Spotify Dirty Little DRM Secret Crucial On Mobile Platforms
DeSpotify, the most prevalent solution that has been used to hack Spotify, has been in quasi hibernation for some months already. Bottom line is without DRM, there would certainly be no mobile platform.
It got Andrew Orlowski from the Register to ask one significant question; "So does this mean people love DRM all of a sudden? Or begun to tolerate it? Or stopped caring?" before saying that he was not sure.
Users are still quite nervous when it comes to taking away files that they own and convert it to a service instead but it works. US-based Rhapsody essentially is the same service and most users have been quite happy about using a DRM-based system.
Spotify may also betting on the fact that users will be listening to the same old tracks over and over again.
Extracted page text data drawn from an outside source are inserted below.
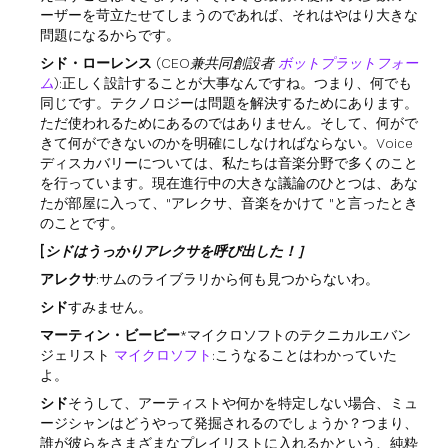
ーザーを苛立たせてしまうのであれば、それはやはり大きな
問題になるからです。
シド・ローレンス
(CEO兼共同創設者
ボットプラットフォー
ム
):正しく設計することが大事なんですね。つまり、何でも
同じです。テクノロジーは問題を解決するためにあります。
ただ使われるためにあるのではありません。そして、何がで
きて何ができないのかを明確にしなければならない。Voice
ディスカバリーについては、私たちは音楽分野で多くのこと
を行っています。現在進行中の大きな議論のひとつは、あな
たが部屋に入って、"アレクサ、音楽をかけて "と言ったとき
のことです。
[シドはうっかりアレクサを呼び出した！］
アレクサ
:サムのライブラリから何も見つからないわ。
シド
すみません。
マーティン・ビービー
*マイクロソフトのテクニカルエバン
ジェリスト
マイクロソフト
:こうなることはわかっていた
よ。
シド
そうして、アーティストや何かを特定しない場合、ミュ
ージシャンはどうやって発掘されるのでしょうか？つまり、
誰が彼らをさまざまなプレイリストに入れるかという、純粋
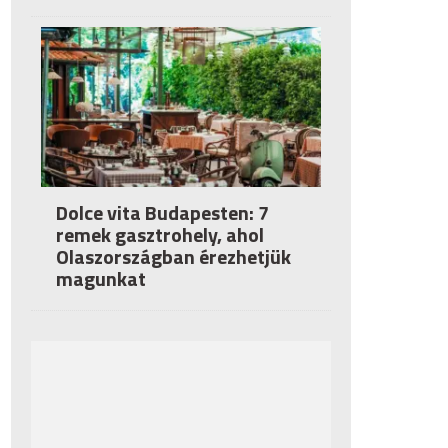
Dolce vita Budapesten: 7
remek gasztrohely, ahol
Olaszországban érezhetjük
magunkat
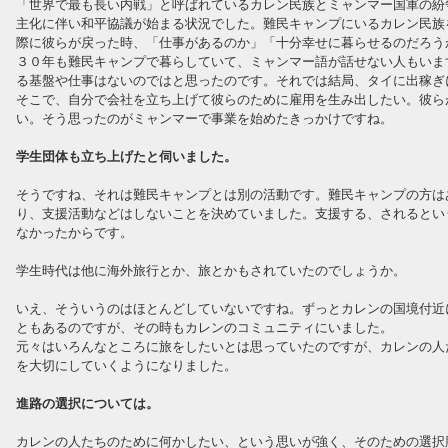
「世界で最も長い内戦」と呼ばれているカレン民族とミャンマー国軍の紛
主化に伴い和平協議が始まる状況でした。難民キャンプにいるカレン民族
際に彼らが戻った時、「仕事があるのか」「十分幸せに暮らせるのだろう
３０年も難民キャンプで暮らしていて、ミャンマー語が話せない人もいま
る基盤や仕事はないのではと思ったのです。それでは結局、タイに出稼ぎ
そこで、自分で会社を立ち上げて彼らのために雇用を生み出したい。彼ら
い。そう思ったのがミャンマーで事業を始めたきっかけですね。
学生団体も立ち上げたと伺いました。
そうですね、それは難民キャンプとは別の活動です。難民キャンプの方は
り、支援活動などはしないことを決めていました。支援する、されるとい
なかったからです。
学生時代は他に海外旅行とか、旅とかもされていたのでしょうか。
いえ、そういうのはほとんどしていないですね。ずっとカレンの国境付近
ともあるのですが、その時もカレンのコミュニティにいました。
元々はいろんなところに旅をしたいとは思っていたのですが、カレンの人
を大切にしていくようになりました。
進路の選択については。
カレンの人たちのために何かしたい、という思いが強く、そのための選択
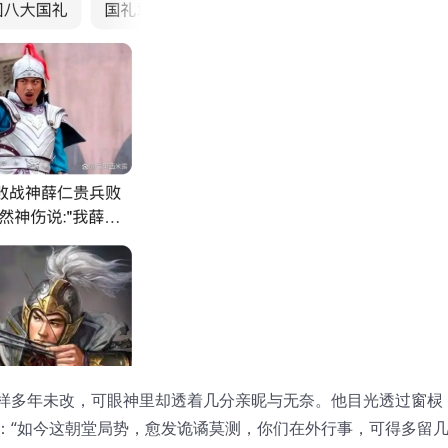
样多年未改，可眼神里却透着几分亲昵与无奈。他目光透过窗棂
：“如今这朝堂局势，愈发诡谲莫测，你们在外行事，可得多留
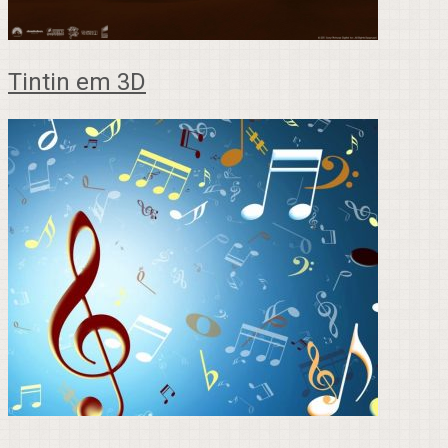
Tintin em 3D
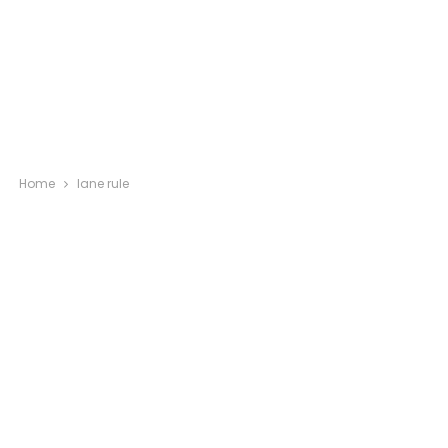
Home
lane rule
This is what drove the success of commercial radios and could allow Spotify to convince mobile phone networks that its service may not be as resource-taxing as one may think.
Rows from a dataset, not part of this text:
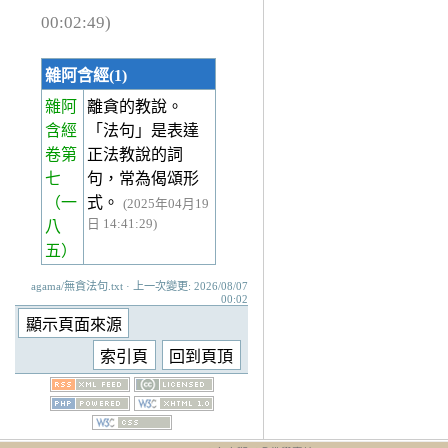
00:02:49)
雜阿含經(1)
雜阿
離貪的教說。
含經
「法句」是表達
卷第
正法教說的詞
七
句，常為偈頌形
（一
式。
(2025年04月19
日 14:41:29)
八
五）
agama/無貪法句.txt · 上一次變更: 2026/08/07
00:02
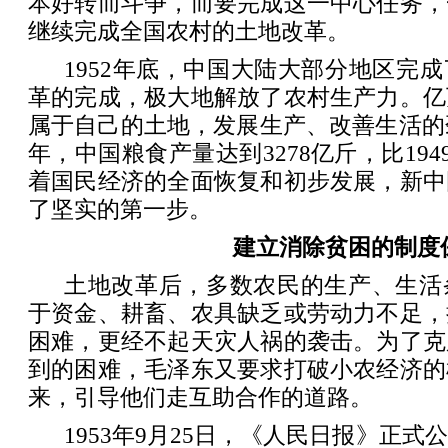
本好转而斗争，而要完成这一中心任务，
继续完成全国农村的土地改革。
1952年底，中国大陆大部分地区完
革的完成，极大地解放了农村生产力。亿
属于自己的土地，发展生产、改善生活的劲
年，中国粮食产量达到3278亿斤，比1949
着国民经济的全面恢复和初步发展，新中
了坚实的第一步。
建立消除贫困的制度
土地改革后，多数农民的生产、生活
于资金、耕畜、农具缺乏或劳动力不足，
困难，更经不起天灾人祸的袭击。为了克
到的困难，毛泽东又要求打破小农经济的
来，引导他们走互助合作的道路。
1953年9月25日，《人民日报》正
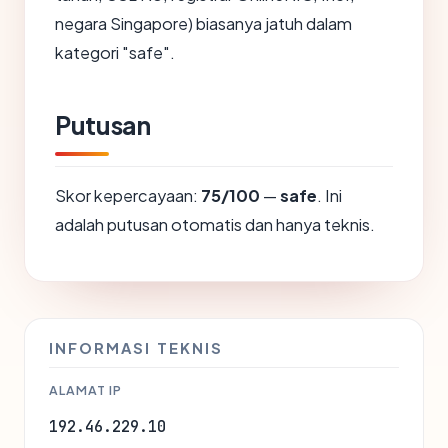
negara Singapore) biasanya jatuh dalam
kategori "safe".
Putusan
Skor kepercayaan:
75/100
—
safe
. Ini
adalah putusan otomatis dan hanya teknis.
INFORMASI TEKNIS
ALAMAT IP
192.46.229.10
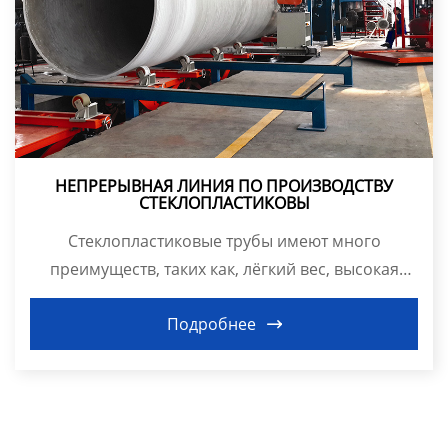
Продукция
НЕПРЕРЫВНАЯ ЛИНИЯ ПО ПРОИЗВОДСТВУ
СТЕКЛОПЛАСТИКОВЫ
Стеклопластиковые трубы имеют много
преимуществ, таких как, лёгкий вес, высокая
прочность, стой...
Подробнее

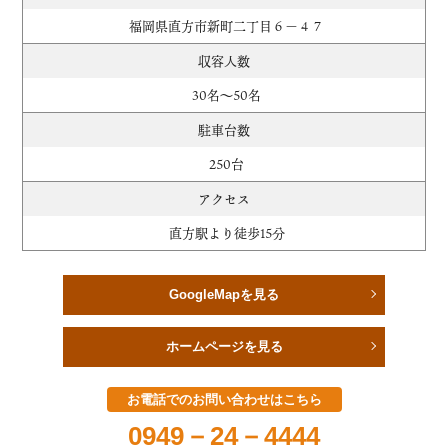
福岡県直方市新町二丁目６－４７
収容人数
30名～50名
駐車台数
250台
アクセス
直方駅より徒歩15分
GoogleMapを見る
ホームページを見る
お電話でのお問い合わせはこちら
0949－24－4444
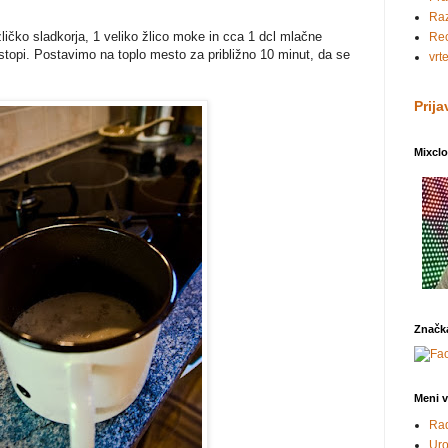
Ra
čko sladkorja, 1 veliko žlico moke in cca 1 dcl mlačne
Rec
opi. Postavimo na toplo mesto za približno 10 minut, da se
vrt
Prija
Mixcl
Značk
Meni v
Rad
Uro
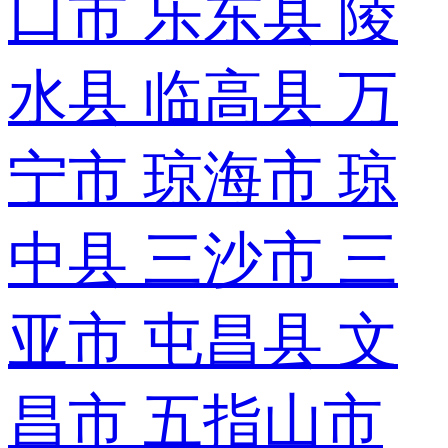
口市
乐东县
陵
水县
临高县
万
宁市
琼海市
琼
中县
三沙市
三
亚市
屯昌县
文
昌市
五指山市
Over the past four months of using Spotify, we managed to listen to around a thousand songs weighing around 1.2GB at most (Spotify uses a lower-bit rate for free music) which is sustainable for the mobile networks.
But while Rhapsody appears to have been feeling the heat lately even with 750,000 paying subscribers, Spotify has managed to ride the storm by getting record labels onboard at a very early stage.